Plain-text document sources:

========================================================================

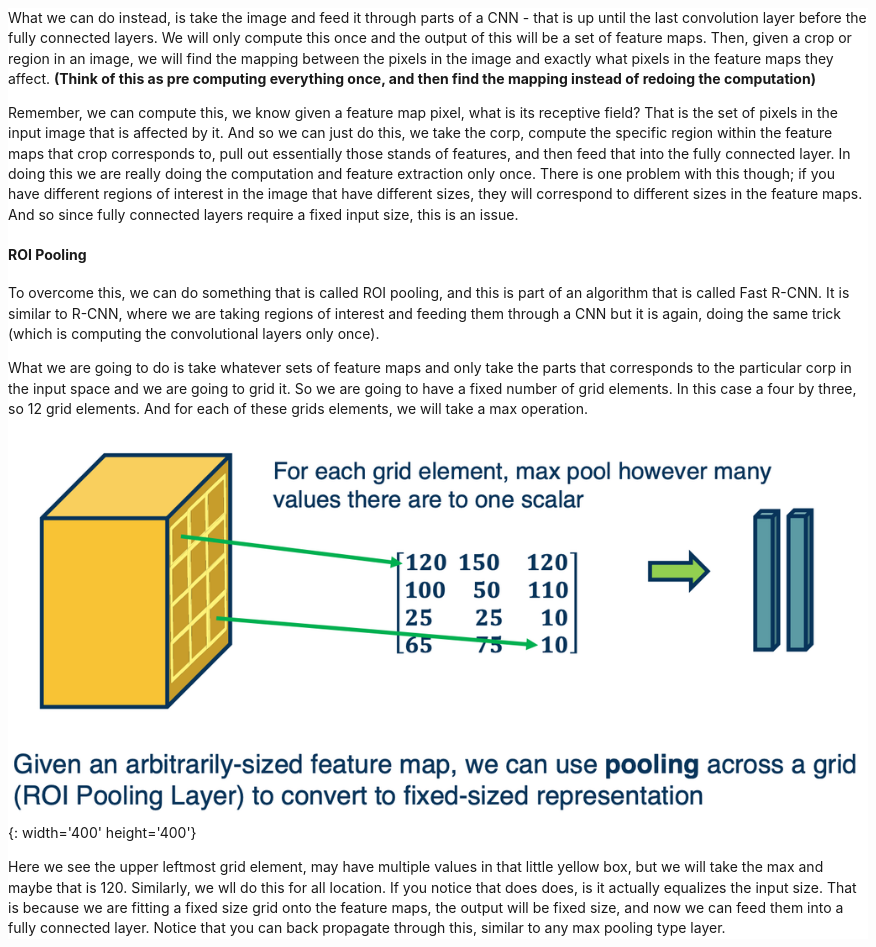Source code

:What we can do instead, is take the image and feed it through parts of a CNN - that is up until the last convolution layer before the fully connected layers. We will only compute this once and the output of this will be a set of feature maps. Then, given a crop or region in an image, we will find the mapping between the pixels in the image and exactly what pixels in the feature maps they affect. **(Think of this as pre computing everything once, and then find the mapping instead of redoing the computation)**

Remember, we can compute this, we know given a feature map pixel, what is its receptive field? That is the set of pixels in the input image that is affected by it. And so we can just do this, we take the corp, compute the specific region within the feature maps that crop corresponds to, pull out essentially those stands of features, and then feed that into the fully connected layer. In doing this we are really doing the computation and feature extraction only once. There is one problem with this though; if you have different regions of interest in the image that have different sizes, they will correspond to different sizes in the feature maps. And so since fully connected layers require a fixed input size, this is an issue. 


#### ROI Pooling

To overcome this, we can do something that is called ROI pooling, and this is part of an algorithm that is called Fast R-CNN. It is similar to R-CNN, where we are taking regions of interest and feeding them through a CNN but it is again, doing the same trick (which is computing the convolutional layers only once). 

What we are going to do is take whatever sets of feature maps and only take the parts that corresponds to the particular corp in the input space and we are going to grid it. So we are going to have a fixed number of grid elements. In this case a four by three, so 12 grid elements. And for each of these grids elements, we will take a max operation. 

![image](../../../assets/posts/gatech/dl/m2l9_roi_pooling.png){: width='400' height='400'}

Here we see the upper leftmost grid element, may have multiple values in that little yellow box, but we will take the max and maybe that is 120. Similarly, we wll do this for all location. If you notice that does does, is it actually equalizes the input size. That is because we are fitting a fixed size grid onto the feature maps, the output will be fixed size, and now we can feed them into a fully connected layer. Notice that you can back propagate through this, similar to any max pooling type layer. 
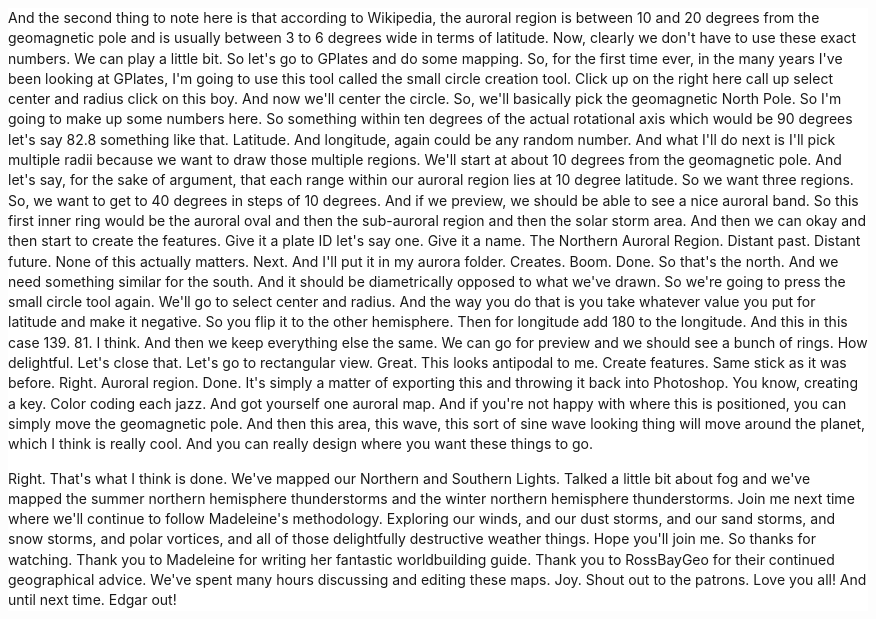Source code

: And the second thing to note here is that according to Wikipedia, the auroral region is between 10 and 20 degrees from the geomagnetic pole and is usually between 3 to 6 degrees wide in terms of latitude. Now, clearly we don't have to use these exact numbers. We can play a little bit. So let's go to GPlates and do some mapping. So, for the first time ever, in the many years I've been looking at GPlates, I'm going to use this tool called the small circle creation tool. Click up on the right here call up select center and radius click on this boy. And now we'll center the circle. So, we'll basically pick the geomagnetic North Pole. So I'm going to make up some numbers here. So something within ten degrees of the actual rotational axis which would be 90 degrees let's say 82.8 something like that. Latitude. And longitude, again could be any random number. And what I'll do next is I'll pick multiple radii because we want to draw those multiple regions. We'll start at about 10 degrees from the geomagnetic pole. And let's say, for the sake of argument, that each range within our auroral region lies at 10 degree latitude. So we want three regions. So, we want to get to 40 degrees in steps of 10 degrees. And if we preview, we should be able to see a nice auroral band. So this first inner ring would be the auroral oval and then the sub-auroral region and then the solar storm area. And then we can okay and then start to create the features. Give it a plate ID let's say one. Give it a name. The Northern Auroral Region. Distant past. Distant future. None of this actually matters. Next. And I'll put it in my aurora folder. Creates. Boom. Done. So that's the north. And we need something similar for the south. And it should be diametrically opposed to what we've drawn. So we're going to press the small circle tool again. We'll go to select center and radius. And the way you do that is you take whatever value you put for latitude and make it negative. So you flip it to the other hemisphere. Then for longitude add 180 to the longitude. And this in this case 139. 81. I think. And then we keep everything else the same. We can go for preview and we should see a bunch of rings. How delightful. Let's close that. Let's go to rectangular view. Great. This looks antipodal to me. Create features. Same stick as it was before. Right. Auroral region. Done. It's simply a matter of exporting this and throwing it back into Photoshop. You know, creating a key. Color coding each jazz. And got yourself one auroral map. And if you're not happy with where this is positioned, you can simply move the geomagnetic pole. And then this area, this wave, this sort of sine wave looking thing will move around the planet, which I think is really cool. And you can really design where you want these things to go.

Right. That's what I think is done. We've mapped our Northern and Southern Lights. Talked a little bit about fog and we've mapped the summer northern hemisphere thunderstorms and the winter northern hemisphere thunderstorms. Join me next time where we'll continue to follow Madeleine's methodology. Exploring our winds, and our dust storms, and our sand storms, and snow storms, and polar vortices, and all of those delightfully destructive weather things. Hope you'll join me. So thanks for watching. Thank you to Madeleine for writing her fantastic worldbuilding guide. Thank you to RossBayGeo for their continued geographical advice. We've spent many hours discussing and editing these maps. Joy. Shout out to the patrons. Love you all! And until next time. Edgar out!
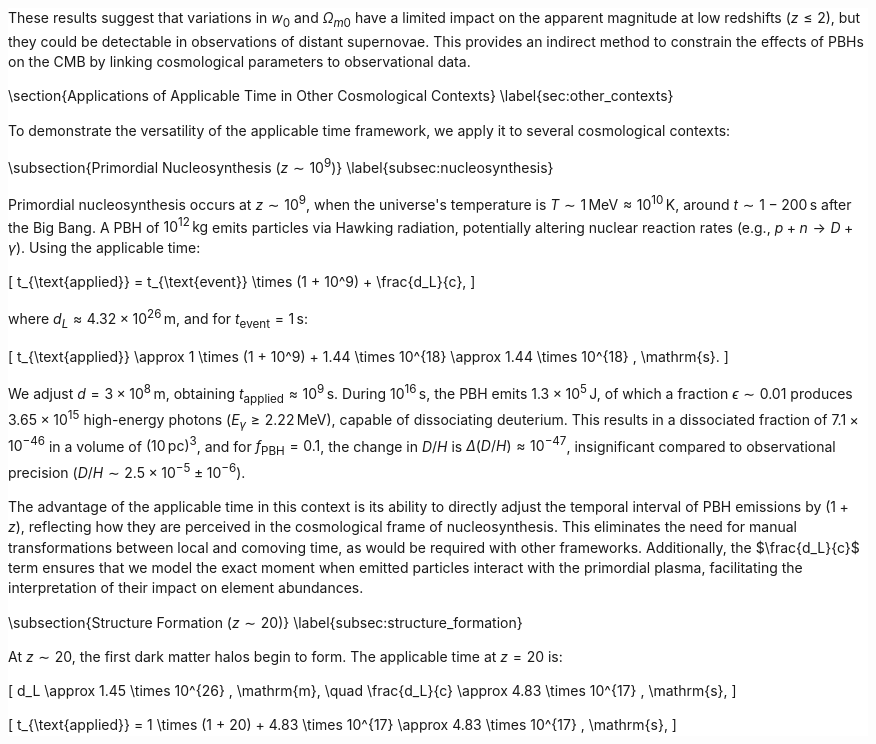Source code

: These results suggest that variations in $w_0$ and $\Omega_{m0}$ have a limited impact on the apparent magnitude at low redshifts ($z \leq 2$), but they could be detectable in observations of distant supernovae. This provides an indirect method to constrain the effects of PBHs on the CMB by linking cosmological parameters to observational data.

\section{Applications of Applicable Time in Other Cosmological Contexts}
\label{sec:other_contexts}

To demonstrate the versatility of the applicable time framework, we apply it to several cosmological contexts:

\subsection{Primordial Nucleosynthesis ($z \sim 10^9$)}
\label{subsec:nucleosynthesis}

Primordial nucleosynthesis occurs at $z \sim 10^9$, when the universe's temperature is $T \sim 1 \, \mathrm{MeV} \approx 10^{10} \, \mathrm{K}$, around $t \sim 1-200 \, \mathrm{s}$ after the Big Bang. A PBH of $10^{12} \, \mathrm{kg}$ emits particles via Hawking radiation, potentially altering nuclear reaction rates (e.g., $p + n \to D + \gamma$). Using the applicable time:

\[
t_{\text{applied}} = t_{\text{event}} \times (1 + 10^9) + \frac{d_L}{c},
\]

where $d_L \approx 4.32 \times 10^{26} \, \mathrm{m}$, and for $t_{\text{event}} = 1 \, \mathrm{s}$:

\[
t_{\text{applied}} \approx 1 \times (1 + 10^9) + 1.44 \times 10^{18} \approx 1.44 \times 10^{18} \, \mathrm{s}.
\]

We adjust $d = 3 \times 10^8 \, \mathrm{m}$, obtaining $t_{\text{applied}} \approx 10^9 \, \mathrm{s}$. During $10^{16} \, \mathrm{s}$, the PBH emits $1.3 \times 10^5 \, \mathrm{J}$, of which a fraction $\epsilon \sim 0.01$ produces $3.65 \times 10^{15}$ high-energy photons ($E_\gamma \geq 2.22 \, \mathrm{MeV}$), capable of dissociating deuterium. This results in a dissociated fraction of $7.1 \times 10^{-46}$ in a volume of $(10 \, \mathrm{pc})^3$, and for $f_{\mathrm{PBH}} = 0.1$, the change in $D/H$ is $\Delta (D/H) \approx 10^{-47}$, insignificant compared to observational precision ($D/H \sim 2.5 \times 10^{-5} \pm 10^{-6}$).

The advantage of the applicable time in this context is its ability to directly adjust the temporal interval of PBH emissions by $(1 + z)$, reflecting how they are perceived in the cosmological frame of nucleosynthesis. This eliminates the need for manual transformations between local and comoving time, as would be required with other frameworks. Additionally, the $\frac{d_L}{c}$ term ensures that we model the exact moment when emitted particles interact with the primordial plasma, facilitating the interpretation of their impact on element abundances.

\subsection{Structure Formation ($z \sim 20$)}
\label{subsec:structure_formation}

At $z \sim 20$, the first dark matter halos begin to form. The applicable time at $z=20$ is:

\[
d_L \approx 1.45 \times 10^{26} \, \mathrm{m}, \quad \frac{d_L}{c} \approx 4.83 \times 10^{17} \, \mathrm{s},
\]

\[
t_{\text{applied}} = 1 \times (1 + 20) + 4.83 \times 10^{17} \approx 4.83 \times 10^{17} \, \mathrm{s},
\]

========================================================================

* [PROBLEM TO WORK ON]:
Copy every entry exactly, leaving out the pictures.

* [RESULT OF THE TASK]:
Source code

:What we can do instead, is take the image and feed it through parts of a CNN - that is up until the last convolution layer before the fully connected layers. We will only compute this once and the output of this will be a set of feature maps. Then, given a crop or region in an image, we will find the mapping between the pixels in the image and exactly what pixels in the feature maps they affect. **(Think of this as pre computing everything once, and then find the mapping instead of redoing the computation)**

Remember, we can compute this, we know given a feature map pixel, what is its receptive field? That is the set of pixels in the input image that is affected by it. And so we can just do this, we take the corp, compute the specific region within the feature maps that crop corresponds to, pull out essentially those stands of features, and then feed that into the fully connected layer. In doing this we are really doing the computation and feature extraction only once. There is one problem with this though; if you have different regions of interest in the image that have different sizes, they will correspond to different sizes in the feature maps. And so since fully connected layers require a fixed input size, this is an issue. 


#### ROI Pooling

To overcome this, we can do something that is called ROI pooling, and this is part of an algorithm that is called Fast R-CNN. It is similar to R-CNN, where we are taking regions of interest and feeding them through a CNN but it is again, doing the same trick (which is computing the convolutional layers only once). 

What we are going to do is take whatever sets of feature maps and only take the parts that corresponds to the particular corp in the input space and we are going to grid it. So we are going to have a fixed number of grid elements. In this case a four by three, so 12 grid elements. And for each of these grids elements, we will take a max operation. 

![image](../../../assets/posts/gatech/dl/m2l9_roi_pooling.png){: width='400' height='400'}

Here we see the upper leftmost grid element, may have multiple values in that little yellow box, but we will take the max and maybe that is 120. Similarly, we wll do this for all location. If you notice that does does, is it actually equalizes the input size. That is because we are fitting a fixed size grid onto the feature maps, the output will be fixed size, and now we can feed them into a fully connected layer. Notice that you can back propagate through this, similar to any max pooling type layer. 
Source code

: And the second thing to note here is that according to Wikipedia, the auroral region is between 10 and 20 degrees from the geomagnetic pole and is usually between 3 to 6 degrees wide in terms of latitude. Now, clearly we don't have to use these exact numbers. We can play a little bit. So let's go to GPlates and do some mapping. So, for the first time ever, in the many years I've been looking at GPlates, I'm going to use this tool called the small circle creation tool. Click up on the right here call up select center and radius click on this boy. And now we'll center the circle. So, we'll basically pick the geomagnetic North Pole. So I'm going to make up some numbers here. So something within ten degrees of the actual rotational axis which would be 90 degrees let's say 82.8 something like that. Latitude. And longitude, again could be any random number. And what I'll do next is I'll pick multiple radii because we want to draw those multiple regions. We'll start at about 10 degrees from the geomagnetic pole. And let's say, for the sake of argument, that each range within our auroral region lies at 10 degree latitude. So we want three regions. So, we want to get to 40 degrees in steps of 10 degrees. And if we preview, we should be able to see a nice auroral band. So this first inner ring would be the auroral oval and then the sub-auroral region and then the solar storm area. And then we can okay and then start to create the features. Give it a plate ID let's say one. Give it a name. The Northern Auroral Region. Distant past. Distant future. None of this actually matters. Next. And I'll put it in my aurora folder. Creates. Boom. Done. So that's the north. And we need something similar for the south. And it should be diametrically opposed to what we've drawn. So we're going to press the small circle tool again. We'll go to select center and radius. And the way you do that is you take whatever value you put for latitude and make it negative. So you flip it to the other hemisphere. Then for longitude add 180 to the longitude. And this in this case 139. 81. I think. And then we keep everything else the same. We can go for preview and we should see a bunch of rings. How delightful. Let's close that. Let's go to rectangular view. Great. This looks antipodal to me. Create features. Same stick as it was before. Right. Auroral region. Done. It's simply a matter of exporting this and throwing it back into Photoshop. You know, creating a key. Color coding each jazz. And got yourself one auroral map. And if you're not happy with where this is positioned, you can simply move the geomagnetic pole. And then this area, this wave, this sort of sine wave looking thing will move around the planet, which I think is really cool. And you can really design where you want these things to go.

Right. That's what I think is done. We've mapped our Northern and Southern Lights. Talked a little bit about fog and we've mapped the summer northern hemisphere thunderstorms and the winter northern hemisphere thunderstorms. Join me next time where we'll continue to follow Madeleine's methodology. Exploring our winds, and our dust storms, and our sand storms, and snow storms, and polar vortices, and all of those delightfully destructive weather things. Hope you'll join me. So thanks for watching. Thank you to Madeleine for writing her fantastic worldbuilding guide. Thank you to RossBayGeo for their continued geographical advice. We've spent many hours discussing and editing these maps. Joy. Shout out to the patrons. Love you all! And until next time. Edgar out!
Source code

: These results suggest that variations in $w_0$ and $\Omega_{m0}$ have a limited impact on the apparent magnitude at low redshifts ($z \leq 2$), but they could be detectable in observations of distant supernovae. This provides an indirect method to constrain the effects of PBHs on the CMB by linking cosmological parameters to observational data.

\section{Applications of Applicable Time in Other Cosmological Contexts}
\label{sec:other_contexts}

To demonstrate the versatility of the applicable time framework, we apply it to several cosmological contexts:

\subsection{Primordial Nucleosynthesis ($z \sim 10^9$)}
\label{subsec:nucleosynthesis}

Primordial nucleosynthesis occurs at $z \sim 10^9$, when the universe's temperature is $T \sim 1 \, \mathrm{MeV} \approx 10^{10} \, \mathrm{K}$, around $t \sim 1-200 \, \mathrm{s}$ after the Big Bang. A PBH of $10^{12} \, \mathrm{kg}$ emits particles via Hawking radiation, potentially altering nuclear reaction rates (e.g., $p + n \to D + \gamma$). Using the applicable time:

\[
t_{\text{applied}} = t_{\text{event}} \times (1 + 10^9) + \frac{d_L}{c},
\]

where $d_L \approx 4.32 \times 10^{26} \, \mathrm{m}$, and for $t_{\text{event}} = 1 \, \mathrm{s}$:

\[
t_{\text{applied}} \approx 1 \times (1 + 10^9) + 1.44 \times 10^{18} \approx 1.44 \times 10^{18} \, \mathrm{s}.
\]

We adjust $d = 3 \times 10^8 \, \mathrm{m}$, obtaining $t_{\text{applied}} \approx 10^9 \, \mathrm{s}$. During $10^{16} \, \mathrm{s}$, the PBH emits $1.3 \times 10^5 \, \mathrm{J}$, of which a fraction $\epsilon \sim 0.01$ produces $3.65 \times 10^{15}$ high-energy photons ($E_\gamma \geq 2.22 \, \mathrm{MeV}$), capable of dissociating deuterium. This results in a dissociated fraction of $7.1 \times 10^{-46}$ in a volume of $(10 \, \mathrm{pc})^3$, and for $f_{\mathrm{PBH}} = 0.1$, the change in $D/H$ is $\Delta (D/H) \approx 10^{-47}$, insignificant compared to observational precision ($D/H \sim 2.5 \times 10^{-5} \pm 10^{-6}$).

The advantage of the applicable time in this context is its ability to directly adjust the temporal interval of PBH emissions by $(1 + z)$, reflecting how they are perceived in the cosmological frame of nucleosynthesis. This eliminates the need for manual transformations between local and comoving time, as would be required with other frameworks. Additionally, the $\frac{d_L}{c}$ term ensures that we model the exact moment when emitted particles interact with the primordial plasma, facilitating the interpretation of their impact on element abundances.

\subsection{Structure Formation ($z \sim 20$)}
\label{subsec:structure_formation}

At $z \sim 20$, the first dark matter halos begin to form. The applicable time at $z=20$ is:

\[
d_L \approx 1.45 \times 10^{26} \, \mathrm{m}, \quad \frac{d_L}{c} \approx 4.83 \times 10^{17} \, \mathrm{s},
\]

\[
t_{\text{applied}} = 1 \times (1 + 20) + 4.83 \times 10^{17} \approx 4.83 \times 10^{17} \, \mathrm{s},
\]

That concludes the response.